EXTRACT TO READ
────────

Cancer cells get a helping hand from platelets, specialized blood cells involved in clotting. Platelets shelter and feed tumor cells that stray into the bloodstream, making it easier for cancer to spread, or metastasize. School of Medicine research suggests that inactivating platelets could slow down or prevent metastasis.
In advance online publication in the Journal of Cellular Biochemistry, the scientists report that a combination of two platelet inhibitors reduced the number and size of breast cancer or melanoma tumors that grew in the bones of laboratory mice. One of the drugs was aspirin, a widely used inhibitor of platelet clotting. The other was an experimental drug, APT102, which also prevents platelet clotting, but by a different mechanism. Both drugs were needed to reduce bone tumors.
“Past research has shown that tumor cells activate platelets and that mice with defective platelets have significantly fewer metastases,” said Katherine Weilbaecher, M.D., associate professor of medicine and of cell biology and physiology. “We also know that platelets have several traits that can aid tumor cells, and we are working to break up that potentially lethal partnership.”
Metastasis of cancer cells to sites away from the main tumor can cause pain and other symptoms and greatly increases the likelihood a patient will die of the disease. In fact, more than 90 percent of cancer deaths are the result of metastasis, which is difficult to control with current therapies.
Cancer cells that leave the primary tumor and circulate in the bloodstream can readily take advantage of platelets they encounter. The circulating tumor cells secrete factors that make platelets stick together, creating a shield of platelets that protects cancer cells from immune attack. In addition, platelets release growth factors that help tumor cells survive, and platelets’ capacity to stick to particular sites enables companion tumor cells to settle in and proliferate in new areas.
Weilbaecher, an oncologist with Siteman Cancer Center, and colleagues, including Özge Uluçkan, a predoctoral trainee in molecular genetics, and Mark Eagleton, a research technician, tested the effect of aspirin and APT102 in mice that received an injection of either melanoma or breast cancer cells.

────────

LISTED ENTRIES

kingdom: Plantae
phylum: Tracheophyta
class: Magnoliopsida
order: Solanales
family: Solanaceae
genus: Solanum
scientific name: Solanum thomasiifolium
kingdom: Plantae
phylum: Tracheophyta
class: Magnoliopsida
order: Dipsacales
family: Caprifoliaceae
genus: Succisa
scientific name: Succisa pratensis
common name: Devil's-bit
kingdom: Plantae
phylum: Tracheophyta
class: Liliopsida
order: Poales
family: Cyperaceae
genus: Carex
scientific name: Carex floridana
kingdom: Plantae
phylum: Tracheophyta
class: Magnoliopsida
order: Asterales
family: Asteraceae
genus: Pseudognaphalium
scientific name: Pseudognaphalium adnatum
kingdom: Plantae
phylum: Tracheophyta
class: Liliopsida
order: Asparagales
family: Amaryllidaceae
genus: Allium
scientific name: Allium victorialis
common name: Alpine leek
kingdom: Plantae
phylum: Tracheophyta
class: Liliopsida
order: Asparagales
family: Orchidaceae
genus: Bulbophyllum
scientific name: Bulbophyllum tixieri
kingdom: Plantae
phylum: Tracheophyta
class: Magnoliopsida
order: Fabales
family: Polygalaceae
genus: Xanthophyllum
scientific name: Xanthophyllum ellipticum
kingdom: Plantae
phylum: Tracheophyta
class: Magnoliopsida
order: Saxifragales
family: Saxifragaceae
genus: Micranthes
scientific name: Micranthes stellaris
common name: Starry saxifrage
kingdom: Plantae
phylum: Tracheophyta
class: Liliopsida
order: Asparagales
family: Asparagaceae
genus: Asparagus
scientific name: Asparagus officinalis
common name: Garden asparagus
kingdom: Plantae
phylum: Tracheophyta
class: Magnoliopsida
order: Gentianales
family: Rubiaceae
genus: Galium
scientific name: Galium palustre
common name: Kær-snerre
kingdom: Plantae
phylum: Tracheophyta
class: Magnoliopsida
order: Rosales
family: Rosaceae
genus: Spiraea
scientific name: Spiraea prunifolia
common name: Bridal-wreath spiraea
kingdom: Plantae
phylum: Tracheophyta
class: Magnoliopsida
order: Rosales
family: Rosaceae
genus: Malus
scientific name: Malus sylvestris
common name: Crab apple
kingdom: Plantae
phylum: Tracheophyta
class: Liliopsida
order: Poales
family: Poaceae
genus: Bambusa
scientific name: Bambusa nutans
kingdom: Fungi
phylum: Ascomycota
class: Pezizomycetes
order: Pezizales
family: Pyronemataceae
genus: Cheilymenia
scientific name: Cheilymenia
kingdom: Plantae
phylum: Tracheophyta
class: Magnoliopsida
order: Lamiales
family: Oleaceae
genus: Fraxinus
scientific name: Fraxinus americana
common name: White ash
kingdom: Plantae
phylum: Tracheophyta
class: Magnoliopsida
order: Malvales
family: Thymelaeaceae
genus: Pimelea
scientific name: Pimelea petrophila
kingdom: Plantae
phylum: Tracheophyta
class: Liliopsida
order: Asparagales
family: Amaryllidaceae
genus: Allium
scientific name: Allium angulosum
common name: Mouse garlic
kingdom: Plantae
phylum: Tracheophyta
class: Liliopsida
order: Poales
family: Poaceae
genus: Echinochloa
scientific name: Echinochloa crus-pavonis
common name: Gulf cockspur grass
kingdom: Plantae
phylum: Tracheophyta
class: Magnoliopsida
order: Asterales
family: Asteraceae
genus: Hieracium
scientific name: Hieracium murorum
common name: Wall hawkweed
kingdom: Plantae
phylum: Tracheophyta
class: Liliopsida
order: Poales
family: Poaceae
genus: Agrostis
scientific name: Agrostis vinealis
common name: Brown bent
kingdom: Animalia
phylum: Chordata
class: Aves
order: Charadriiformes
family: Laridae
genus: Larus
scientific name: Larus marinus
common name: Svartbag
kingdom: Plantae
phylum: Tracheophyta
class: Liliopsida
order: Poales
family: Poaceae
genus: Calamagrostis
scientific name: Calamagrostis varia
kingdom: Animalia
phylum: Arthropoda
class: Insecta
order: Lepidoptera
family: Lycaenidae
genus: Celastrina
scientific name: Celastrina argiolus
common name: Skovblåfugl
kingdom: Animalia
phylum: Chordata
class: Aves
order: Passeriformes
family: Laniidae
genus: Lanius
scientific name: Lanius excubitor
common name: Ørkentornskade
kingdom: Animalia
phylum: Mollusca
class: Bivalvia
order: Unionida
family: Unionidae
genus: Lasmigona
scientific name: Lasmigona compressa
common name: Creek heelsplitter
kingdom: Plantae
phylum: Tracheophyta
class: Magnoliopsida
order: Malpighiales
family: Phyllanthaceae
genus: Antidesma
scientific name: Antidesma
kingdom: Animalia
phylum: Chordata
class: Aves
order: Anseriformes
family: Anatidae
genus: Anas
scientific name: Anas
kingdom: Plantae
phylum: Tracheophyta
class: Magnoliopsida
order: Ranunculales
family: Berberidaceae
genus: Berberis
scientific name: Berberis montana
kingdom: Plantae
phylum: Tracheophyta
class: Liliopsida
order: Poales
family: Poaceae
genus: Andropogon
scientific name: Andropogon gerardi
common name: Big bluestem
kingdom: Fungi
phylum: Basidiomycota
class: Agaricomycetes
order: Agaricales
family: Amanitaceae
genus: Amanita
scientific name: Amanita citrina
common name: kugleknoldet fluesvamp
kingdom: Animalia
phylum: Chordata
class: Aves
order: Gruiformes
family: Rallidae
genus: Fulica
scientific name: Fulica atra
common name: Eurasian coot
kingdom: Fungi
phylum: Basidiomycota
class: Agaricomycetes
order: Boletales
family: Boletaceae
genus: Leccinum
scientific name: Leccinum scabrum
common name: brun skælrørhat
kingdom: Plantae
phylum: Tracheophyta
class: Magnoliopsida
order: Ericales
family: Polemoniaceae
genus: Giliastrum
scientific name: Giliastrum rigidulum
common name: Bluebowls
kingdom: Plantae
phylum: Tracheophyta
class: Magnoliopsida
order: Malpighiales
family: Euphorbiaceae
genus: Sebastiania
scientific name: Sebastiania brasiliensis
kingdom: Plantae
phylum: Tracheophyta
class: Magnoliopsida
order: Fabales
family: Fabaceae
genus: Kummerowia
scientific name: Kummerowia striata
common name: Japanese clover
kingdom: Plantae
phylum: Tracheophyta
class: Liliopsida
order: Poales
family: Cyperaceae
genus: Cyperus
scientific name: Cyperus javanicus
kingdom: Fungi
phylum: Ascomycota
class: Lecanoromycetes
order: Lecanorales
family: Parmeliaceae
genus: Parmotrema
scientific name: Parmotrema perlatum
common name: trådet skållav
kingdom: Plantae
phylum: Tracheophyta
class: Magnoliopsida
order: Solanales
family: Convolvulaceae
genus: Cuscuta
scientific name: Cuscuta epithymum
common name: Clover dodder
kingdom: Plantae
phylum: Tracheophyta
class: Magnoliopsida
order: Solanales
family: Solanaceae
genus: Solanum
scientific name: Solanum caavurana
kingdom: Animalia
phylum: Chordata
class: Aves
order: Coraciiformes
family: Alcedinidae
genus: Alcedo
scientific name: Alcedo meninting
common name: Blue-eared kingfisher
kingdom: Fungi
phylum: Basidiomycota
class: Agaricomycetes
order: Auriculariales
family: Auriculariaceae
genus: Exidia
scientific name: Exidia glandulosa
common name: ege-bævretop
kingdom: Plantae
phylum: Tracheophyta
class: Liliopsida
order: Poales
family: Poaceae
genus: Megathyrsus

────────

YOUR INSTRUCTIONS
Can you continue the article about platelets and cancer metastasis from after its last sentence?

TASK ANSWER
The cancer cells establish themselves in bones in as little as two days and proliferate to produce large bone tumors in less than two weeks. But the researchers found the bone tumors were smaller and fewer in mice that got a dose of aspirin and APT102 before inoculation with cancer cells and additional treatments twice a day for two days after that.
“We only had a small amount of APT102 to test, so in this set of experiments, we gave only a few doses of the drugs to the mice,” Uluçkan said. “At this point, we don’t know if additional treatment would have further reduced the tumor burden, but it’s clear that reducing platelet function had a positive result in this model of metastatic cancer.”
By themselves, neither aspirin nor APT102 lessened the amount and size of bone tumors in the mice, possibly because cancer cells can activate platelets in several different ways, making a dual approach more effective, Weilbaecher said.
“Aspirin prevents platelets from making thromboxane, a substance that facilitates clotting,” she said. “APT102 is an especially interesting drug because it gets rid of a compound called ADP, which tumor cells release and which stimulates platelets to clump. So APT102 prevents platelet activation in response to tumor cells.”
The researchers noted that the drug combination would likely be well tolerated because it did not cause excessive bleeding in the mice, as might be expected from platelet inhibitors. The research group plans to continue to study the process of metastasis and the role played by platelets.